Stranger and the Fog
In a remote seaside village, the peaceful lives of the residents are upended when they spot a mysterious boat drifting toward the shore. Upon pulling it in, they find a weary and wounded stranger named Ayat, who has no memory of how he got there. He only recalls being attacked and barely escaping with his life. As Ayat tries to rebuild his sense of self and uncover the truth about his past, he becomes a source of curiosity and suspicion in the community.
The House Is Black
Set in a leper colony in the north of Iran, The House is Black juxtaposes "ugliness," of which there is much in the world as stated in the opening scenes, with religion and gratitude.
Close-Up
This fiction-documentary hybrid uses a sensational real-life event—the arrest of a young man on charges that he fraudulently impersonated the well-known filmmaker Mohsen Makhmalbaf—as the basis for a stunning, multilayered investigation into movies, identity, artistic creation, and existence, in which the real people from the case play themselves.
A Moment of Innocence
A semi-autobiographical account of Makhmalbaf's experience as a teenager when, as a 17-year-old, he stabbed a policeman at a protest rally. Two decades later, he tracks down the policeman he injured in an attempt to make amends.
Terrestrial Verses
A satirical take on the mundane absurdities of life in modern-day Iran, these nine vignettes illuminate the lighter side of enduring under authoritarian rule. Whether choosing a name for a newborn, graduating from grade school, getting a driver’s license, applying for a job, or seeking approval for a film script, if you live in Iran, you best come fluent in Orwellian discourse.
Reading Lolita in Tehran
As Islamic morality squads stage arbitrary raids in Tehran and as fundamentalists seize hold of the universities, Azar Nafisi, an inspired teacher, secretly gathers six of her most committed female students to read forbidden western classics.
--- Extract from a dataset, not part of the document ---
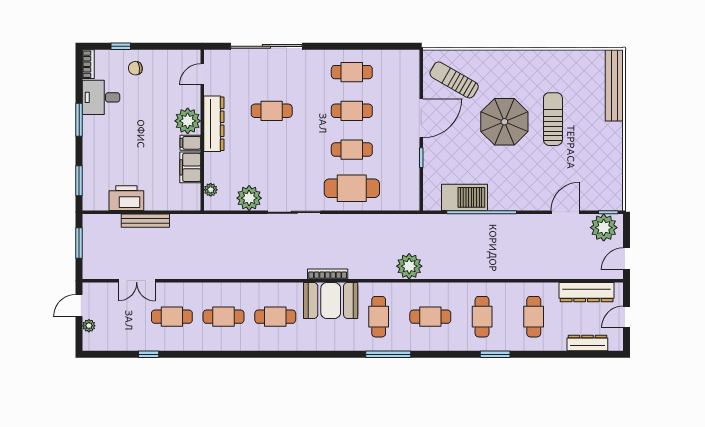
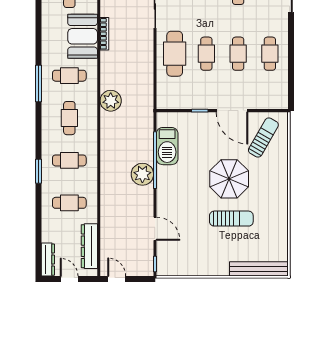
plant: (604, 228) -> (142, 174), moved
dresser: (587, 343) -> (48, 260), moved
Unaccustomed to being asked to speak their minds, they soon removed their veils, their stories intertwining with the novels they read: just like the heroines of Nabokov, F. Scott Fitzgerald, Henry James or Jane Austen, the women in Nafisi’s living room dare to dream, hope and love as we experience the complexity of the lives of individuals facing political, moral and personal siege.
Grassland
The truth carries a heavy burden, whether it is said that it sets off a storm, or it remains in the heart that disturbs man. Between telling the truth and revealing a secret or being silent and expedient, one is preferable to the other.